HAK politik kaum disabilitas sudah selayaknya disuarakan. Sebagaimana kelompok feminis juga telah memulainya terlebih dahulu dan berhasil memperoleh kuota bagi perempuan dalam parlemen. Perjuangan politik kaum disabilitas sebenarnya telah didukung oleh KPU dengan menyediakan TPS dan informasi yang ramah bagi para penyandang disabilitas. Hasilnya dalam pilkada serentak pertengahan Februari lalu, partisipasi kaum disabilitas mulai bertambah, menurut data dari website Komisi Pemilihan Umum, terdapat 50.108 orang kaum disabilitas yang telah menggunakan suara dalam pilkada serentak 2017, jumlah tersebut meningkat sekitar 200% dari pemilihan umum sebelumnya.
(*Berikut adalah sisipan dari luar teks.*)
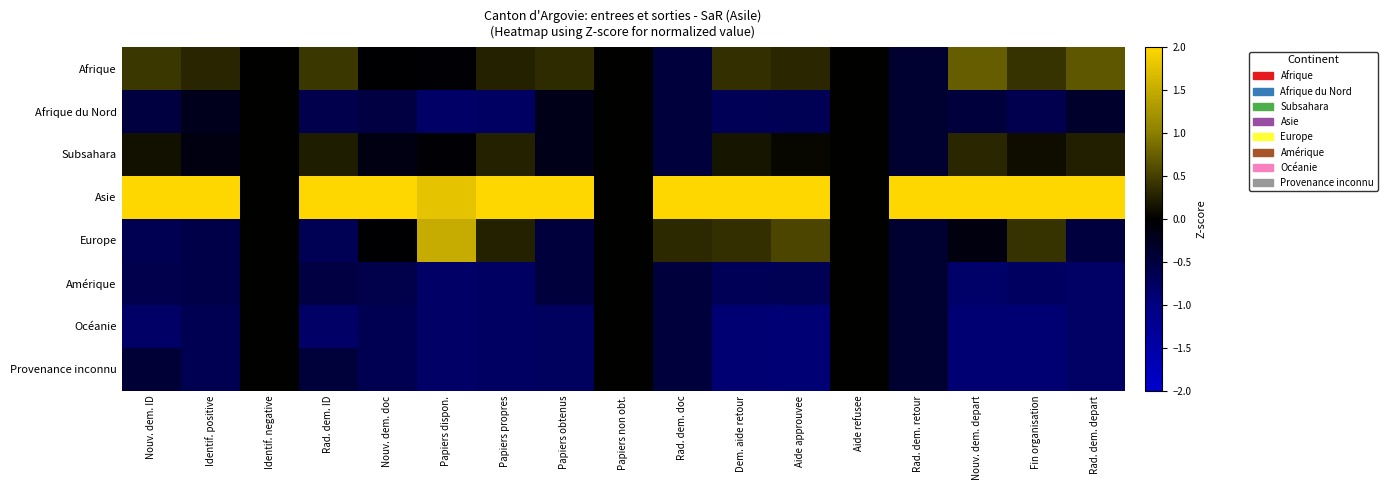

Reading left to right, transcribe all the data shown in this chart.

Afrique: Nouv. dem. ID=0.4	Identif. positive=0.3	Identif. negative=0.0	Rad. dem. ID=0.4	Nouv. dem. doc=-0.0	Papiers dispon.=-0.0	Papiers propres=0.3	Papiers obtenus=0.3	Papiers non obt.=0.0	Rad. dem. doc=-0.5	Dem. aide retour=0.4	Aide approuvee=0.3	Aide refusee=0.0	Rad. dem. retour=-0.4	Nouv. dem. depart=0.7	Fin organisation=0.4	Rad. dem. depart=0.7
Afrique du Nord: Nouv. dem. ID=-0.5	Identif. positive=-0.2	Identif. negative=0.0	Rad. dem. ID=-0.6	Nouv. dem. doc=-0.5	Papiers dispon.=-0.8	Papiers propres=-0.8	Papiers obtenus=-0.2	Papiers non obt.=0.0	Rad. dem. doc=-0.5	Dem. aide retour=-0.7	Aide approuvee=-0.7	Aide refusee=0.0	Rad. dem. retour=-0.4	Nouv. dem. depart=-0.5	Fin organisation=-0.6	Rad. dem. depart=-0.3
Subsahara: Nouv. dem. ID=0.1	Identif. positive=-0.1	Identif. negative=0.0	Rad. dem. ID=0.2	Nouv. dem. doc=-0.1	Papiers dispon.=-0.0	Papiers propres=0.3	Papiers obtenus=-0.2	Papiers non obt.=0.0	Rad. dem. doc=-0.5	Dem. aide retour=0.2	Aide approuvee=0.1	Aide refusee=0.0	Rad. dem. retour=-0.4	Nouv. dem. depart=0.3	Fin organisation=0.1	Rad. dem. depart=0.2
Asie: Nouv. dem. ID=2.4	Identif. positive=2.5	Identif. negative=0.0	Rad. dem. ID=2.4	Nouv. dem. doc=2.6	Papiers dispon.=1.8	Papiers propres=2.3	Papiers obtenus=2.5	Papiers non obt.=0.0	Rad. dem. doc=2.6	Dem. aide retour=2.3	Aide approuvee=2.2	Aide refusee=0.0	Rad. dem. retour=2.6	Nouv. dem. depart=2.2	Fin organisation=2.3	Rad. dem. depart=2.3
Europe: Nouv. dem. ID=-0.6	Identif. positive=-0.6	Identif. negative=0.0	Rad. dem. ID=-0.7	Nouv. dem. doc=-0.0	Papiers dispon.=1.5	Papiers propres=0.3	Papiers obtenus=-0.5	Papiers non obt.=0.0	Rad. dem. doc=0.3	Dem. aide retour=0.4	Aide approuvee=0.5	Aide refusee=0.0	Rad. dem. retour=-0.4	Nouv. dem. depart=-0.1	Fin organisation=0.4	Rad. dem. depart=-0.5
Amérique: Nouv. dem. ID=-0.6	Identif. positive=-0.6	Identif. negative=0.0	Rad. dem. ID=-0.5	Nouv. dem. doc=-0.6	Papiers dispon.=-0.8	Papiers propres=-0.8	Papiers obtenus=-0.5	Papiers non obt.=0.0	Rad. dem. doc=-0.5	Dem. aide retour=-0.7	Aide approuvee=-0.7	Aide refusee=0.0	Rad. dem. retour=-0.4	Nouv. dem. depart=-0.8	Fin organisation=-0.8	Rad. dem. depart=-0.8
Océanie: Nouv. dem. ID=-0.8	Identif. positive=-0.7	Identif. negative=0.0	Rad. dem. ID=-0.8	Nouv. dem. doc=-0.6	Papiers dispon.=-0.8	Papiers propres=-0.8	Papiers obtenus=-0.7	Papiers non obt.=0.0	Rad. dem. doc=-0.5	Dem. aide retour=-0.9	Aide approuvee=-0.9	Aide refusee=0.0	Rad. dem. retour=-0.4	Nouv. dem. depart=-0.9	Fin organisation=-0.9	Rad. dem. depart=-0.8
Provenance inconnu: Nouv. dem. ID=-0.4	Identif. positive=-0.7	Identif. negative=0.0	Rad. dem. ID=-0.5	Nouv. dem. doc=-0.6	Papiers dispon.=-0.8	Papiers propres=-0.8	Papiers obtenus=-0.7	Papiers non obt.=0.0	Rad. dem. doc=-0.5	Dem. aide retour=-0.9	Aide approuvee=-0.9	Aide refusee=0.0	Rad. dem. retour=-0.4	Nouv. dem. depart=-0.9	Fin organisation=-0.9	Rad. dem. depart=-0.8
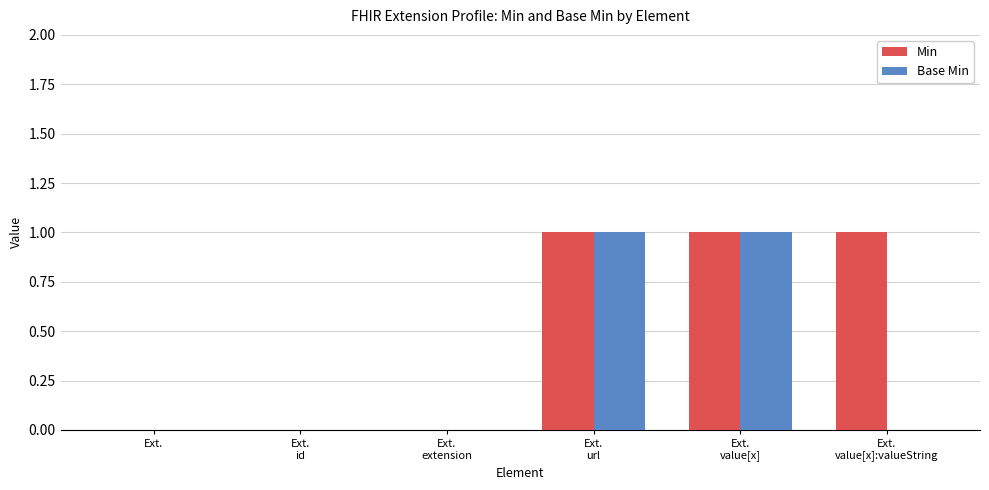

Is it true that Min equals 0 at Ext.?

True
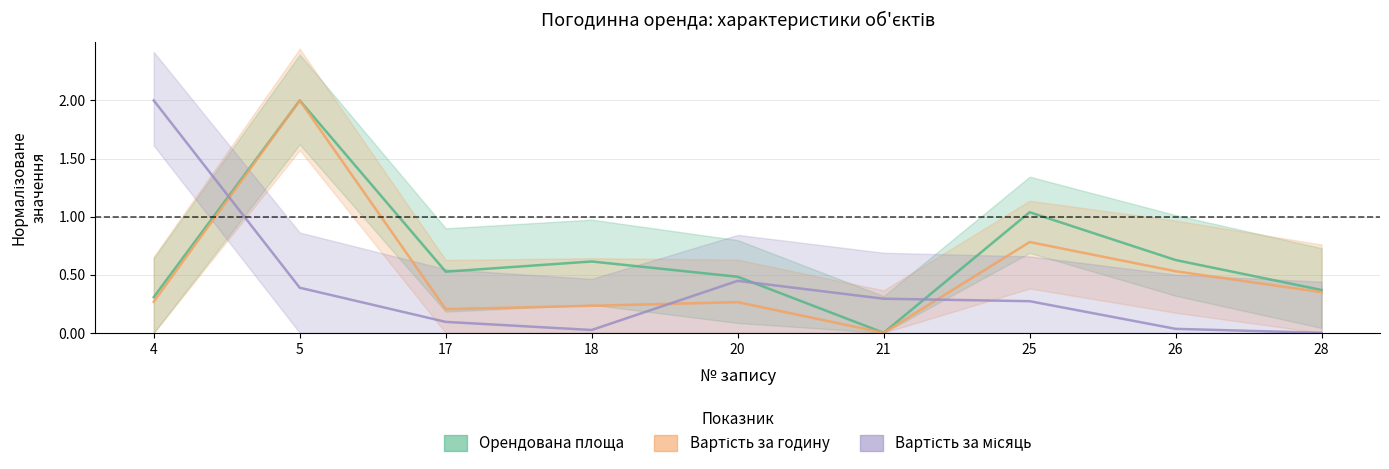

At how many categories does at least one series exceed 1?

3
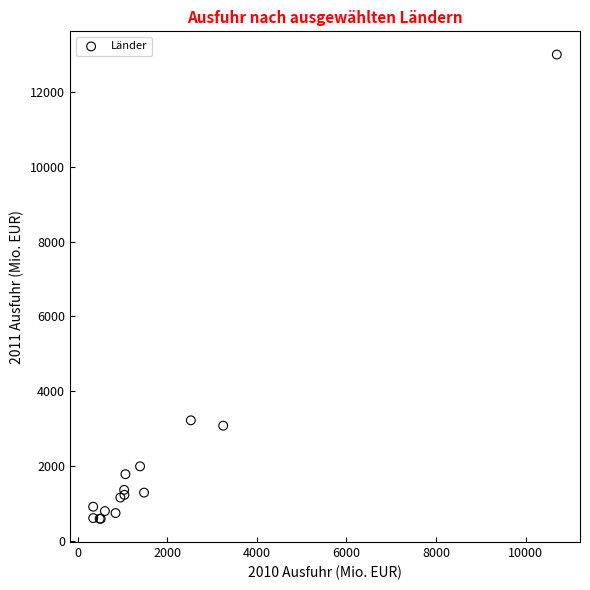

What Y value in the scatter plot is closest to 6793?

3221.3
Upaya KPU dalam mendorong partisipasi kaum disabilitas seharusnya dibarengi dengan upaya partai politik dan calon kepala daerah dalam mengakomodasi suara pemilih disabilitas dan menyiapkan kebijakan yang ramah disabilitas. Akan tetapi partai politik dan calon kepala daerah nampaknya belum terlalu memperhatikan isu ini. Hal itu dibuktikan dengan sedikitnya pembahasan masalah disabilitas dalam debat calon kepala daerah. Padahal jika melihat hasil pilkada serentak Februari lalu, minimnya polaritas isu telah membawa kejenuhan berpolitik. Tidak hanya itu minimnya polaritas isu telah menyebabkan tren baru yakni tipisnya perolehan suara pada beberapa daerah.
Perbedaan Suara
Tren perolehan suara akhir-akhir ini yang cenderung terpaut tipis mengindikasikan sedikitnya polaritas isu yang dibawa oleh calon kepala daerah. Tipisnya selisih suara ini juga mengakibatkan ketegangan di beberapa daerah. Tipisnya selisih suara tersebut bisa jadi disebabkan oleh kejenuhan berpolitik (jenuh untuk mencoblos) karena masyarakat mulai menganggap bahwa tidak akan ada perubahan signifikan meskipun ada pergantian kepala daerah. Hal tersebut sudah saatnya disadari oleh partai politik, dan isu disabilitas sebenarnya dapat dijadikan solusi bagi partai politik untuk membawa angin segar dalam demokrasi di Indonesia. Tren tipisnya selisih suara itu juga diamini oleh Menteri Dalam Negeri Tjahjo Kumolo bahwa dalam pilkada serentak Februari 2017 terdapat 3 daerah yang masuk siaga satu yang disebabkan karena tipisnya perbedaan suara, yakni Provinsi Aceh, Kota Jayapura, dan Kabupaten Tolikara.
Selain pernyataan Menteri Dalam Negeri, pada pilkada Februari yang lalu setidaknya terdapat 8 daerah yang mengalami tipisnya perbedaan suara, daerah itu adalah Kota Yogya (selisih 1.189 suara atau 0,6%), Kota Salatiga (selisih 1.090 suara atau 1,04%), Kabupaten Pidie (selisih 3.837 suara atau 2,04%), Kabupaten Gayo Lues (selisih 784 suara atau 1,44%), Kabupaten Takalar (selisih 2.023 suara atau 1,16%), Kabupaten Bombana (selisih 1.266 suara atau 1,56%), Provinsi Sulawesi Barat (selisih 4.748 suara atau 0,75%), dan juga Provinsi Banten (selisih 87.798 suara atau sekitar 1,86%).
Kecilnya selisih suara itu menandakan bahwa partai politik membutuhkan pemilih baru. Selain memperhatikan kelompok pemilih pemula, partai politik sebenarnya dapat memperhatikan kaum disabilitas.
Memilih dan Dipilih
Pengangkatan isu disabilitas dalam pemilihan umum pada dasarnya akan memberi warna baru dalam demokrasi di Indonesia. Pertama, bahwa isu disabilitas dapat menambah polaritas isu dan pemilih. Kedua, disuarakannya hak politik kaum disabilitas dapat dijadikan sebagai pertanda kedewasaan berpolitik, bahwa masyarakat Indonesia bergerak semakin ramah terhadap kaum disabilitas. Ketiga, yang paling penting adalah eksistensi kaum disabilitas sudah diakui, tidak hanya dengan KTP akan tetapi juga diakui secara politik bahwa kaum disabilitas merupakan warga negara yang memiliki hak untuk memilih dan dipilih.